The most common extension. You want a new pipeline step for a specific domain.

flowchart LR
C["PipelineAdapter<br/>(factflow-protocols)"] --> My[YourAdapter]
My -->|@register_adapter_type| Reg[Discovery registry]
YAML["type: your_adapter"] -.matches.-> Reg
Reg -->|instantiate| My
Subclass PipelineAdapter, decorate for discovery, reference by `type:` in YAML.

Lives in: a new workflow package (backend/packages/workflows/factflow-<name>/).

Walkthrough: Guides / Workflow Adapters / Writing.

You need a broker Factflow doesn’t support (Redis Streams, Kafka, SQS).

flowchart LR
C["QueueProtocol<br/>(factflow-protocols)"] --> My[YourProvider]
My -->|register| F[factflow-infra.queue.factory]
My -->|register naming rules| NS[NamingStrategyRegistry]
Config["queue.provider: your_provider"] -.selects.-> F
Implement QueueProtocol, register in the factory, register a naming strategy compatible with the broker's rules.
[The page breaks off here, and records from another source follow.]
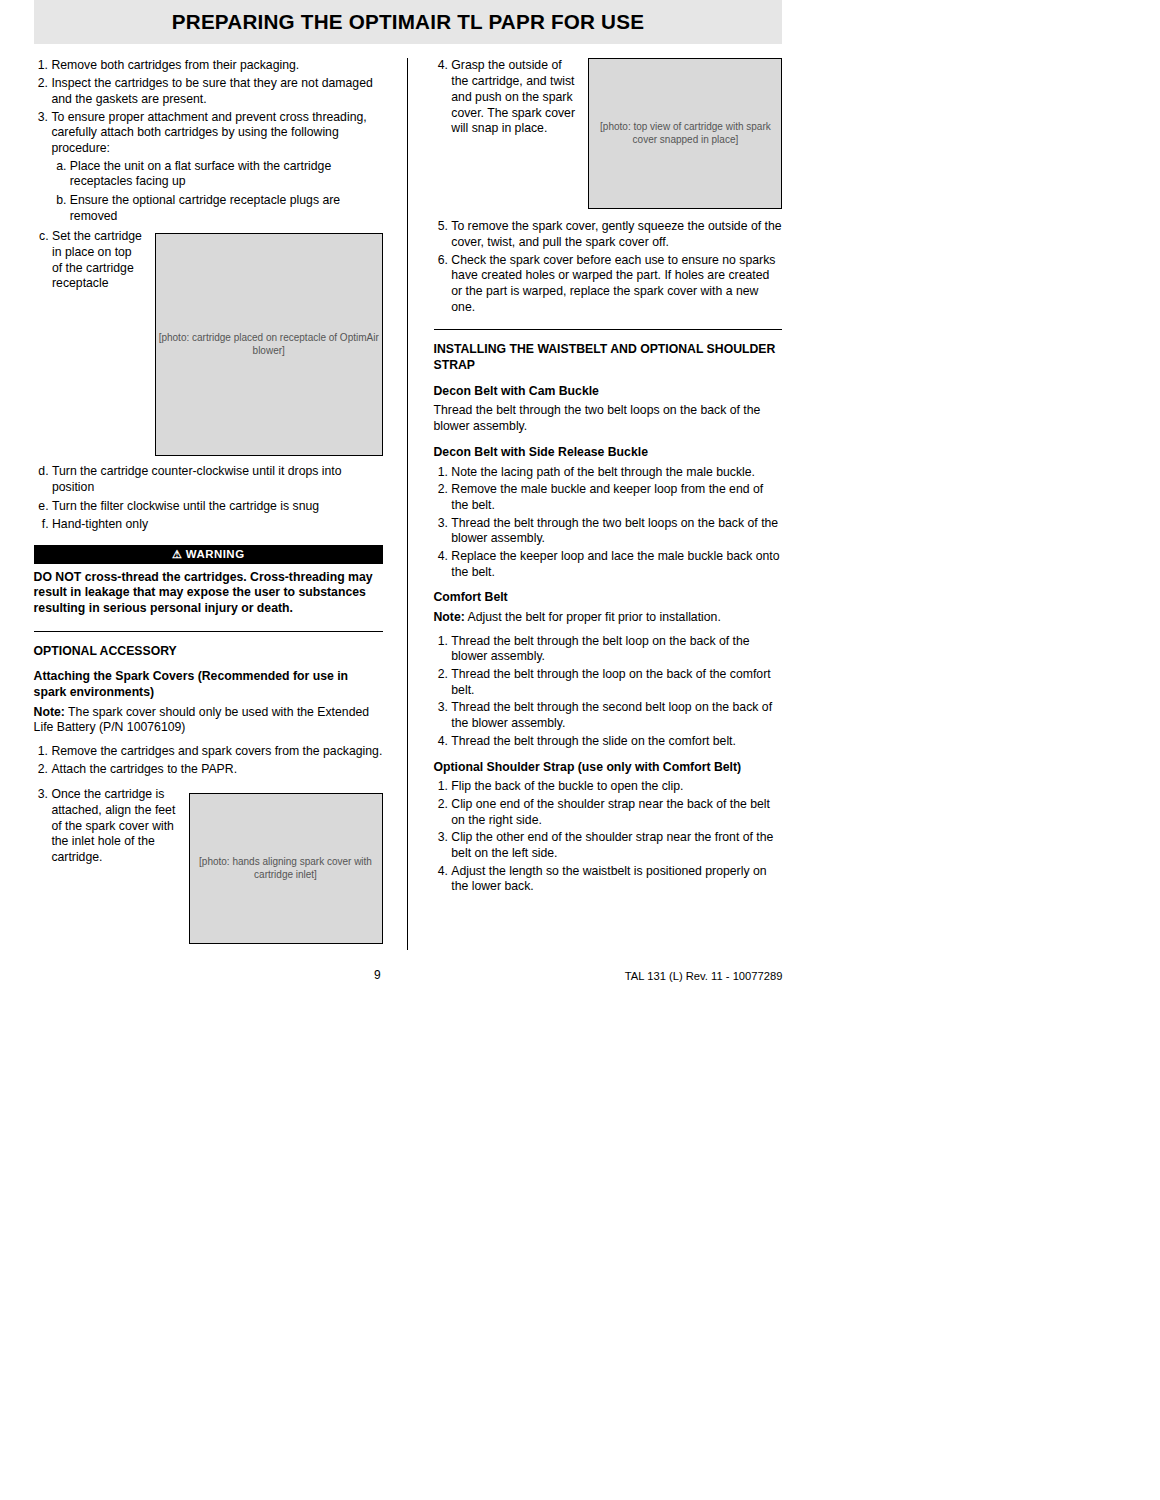PREPARING THE OPTIMAIR TL PAPR FOR USE
Remove both cartridges from their packaging.
Inspect the cartridges to be sure that they are not damaged and the gaskets are present.
To ensure proper attachment and prevent cross threading, carefully attach both cartridges by using the following procedure:
Place the unit on a flat surface with the cartridge receptacles facing up
Ensure the optional cartridge receptacle plugs are removed
Set the cartridge in place on top of the cartridge receptacle
[photo: cartridge placed on receptacle of OptimAir blower]
Turn the cartridge counter-clockwise until it drops into position
Turn the filter clockwise until the cartridge is snug
Hand-tighten only
⚠ WARNING
DO NOT cross-thread the cartridges. Cross-threading may result in leakage that may expose the user to substances resulting in serious personal injury or death.
OPTIONAL ACCESSORY
Attaching the Spark Covers (Recommended for use in spark environments)
Note: The spark cover should only be used with the Extended Life Battery (P/N 10076109)
Remove the cartridges and spark covers from the packaging.
Attach the cartridges to the PAPR.
Once the cartridge is attached, align the feet of the spark cover with the inlet hole of the cartridge.
[photo: hands aligning spark cover with cartridge inlet]
Grasp the outside of the cartridge, and twist and push on the spark cover. The spark cover will snap in place.
[photo: top view of cartridge with spark cover snapped in place]
To remove the spark cover, gently squeeze the outside of the cover, twist, and pull the spark cover off.
Check the spark cover before each use to ensure no sparks have created holes or warped the part. If holes are created or the part is warped, replace the spark cover with a new one.
INSTALLING THE WAISTBELT AND OPTIONAL SHOULDER STRAP
Decon Belt with Cam Buckle
Thread the belt through the two belt loops on the back of the blower assembly.
Decon Belt with Side Release Buckle
Note the lacing path of the belt through the male buckle.
Remove the male buckle and keeper loop from the end of the belt.
Thread the belt through the two belt loops on the back of the blower assembly.
Replace the keeper loop and lace the male buckle back onto the belt.
Comfort Belt
Note: Adjust the belt for proper fit prior to installation.
Thread the belt through the belt loop on the back of the blower assembly.
Thread the belt through the loop on the back of the comfort belt.
Thread the belt through the second belt loop on the back of the blower assembly.
Thread the belt through the slide on the comfort belt.
Optional Shoulder Strap (use only with Comfort Belt)
Flip the back of the buckle to open the clip.
Clip one end of the shoulder strap near the back of the belt on the right side.
Clip the other end of the shoulder strap near the front of the belt on the left side.
Adjust the length so the waistbelt is positioned properly on the lower back.
9
TAL 131 (L) Rev. 11 - 10077289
Lives in: backend/packages/factflow-infra/src/factflow_infra/queue/<your_provider>/.

Key methods to implement: publish, subscribe, publish_batch, stop. All return MessageStatus. Handler-return ack is mandatory — no explicit ack/nack.

You want to use a storage system Factflow doesn’t ship (Google Cloud Storage, Azure Blob, a custom HTTP endpoint).

flowchart LR
C["StorageProtocol<br/>(factflow-protocols)"] --> My[YourStorageProvider]
My -->|register| F[factflow-infra.storage.factory]
URI["URI: mybackend://bucket"] -.URI scheme dispatch.-> F
Implement StorageProtocol, register a URI scheme. `create_storage_provider(uri)` dispatches.

Lives in: backend/packages/factflow-infra/src/factflow_infra/storage/<your_backend>/.

Key methods: write, read, exists, list, delete. Plus sidecar metadata handling.

You need a model provider Factflow doesn’t ship (Cohere, local vLLM, custom inference).

flowchart LR
C1["LLMClientProtocol<br/>(factflow-protocols)"] --> My[YourLLMClient]
C2["EmbeddingClientProtocol"] --> My2[YourEmbedClient]
My -->|register| F[LLMClientFactory]
My2 -->|register| F
Profile["provider_type: your_llm"] -.selects.-> F
Implement LLMClientProtocol (chat) and/or EmbeddingClientProtocol. Factory picks by provider_type in the profile config.

Lives in: backend/packages/factflow-llm/src/factflow_llm/<your_provider>_client.py.

Common pattern: wrap the vendor SDK, translate Message / Role types, gate with AdaptiveRateLimiter.

You have per-endpoint quotas the default per-domain bucket doesn’t express.

flowchart LR
Base[RateLimitStrategy] --> My[YourStrategy]
My -->|register| Reg[RateLimitStrategyRegistry]
YAML["rate_limit_strategy: your_strategy"] -.selects.-> Reg
Register in the strategy registry, reference by name in the webscraper adapter config.

Lives in: anywhere your adapter can import. Registration typically happens at import time:

from factflow_webscraper import RateLimitStrategyRegistry
class MyStrategy:
def acquire(self, url: str) -> float:
"""Seconds to wait before this request."""
...
RateLimitStrategyRegistry.register("my_strategy", MyStrategy())
  • The handler-return ack pattern — baked into QueueProtocol and the processor. Explicit ack/nack would fracture the cancel-safety guarantees.
  • Lineage schema — the row shape is fixed. Adapters extend via the metadata JSON column, not by adding columns.
  • Config validation rules — the validator’s E-code taxonomy is stable. New rules can be added server-side but error codes are append-only.
  • ExecutionScopedQueue semantics — the scoping mechanism itself is non-negotiable. A new provider just implements QueueProtocol; scoping still wraps it.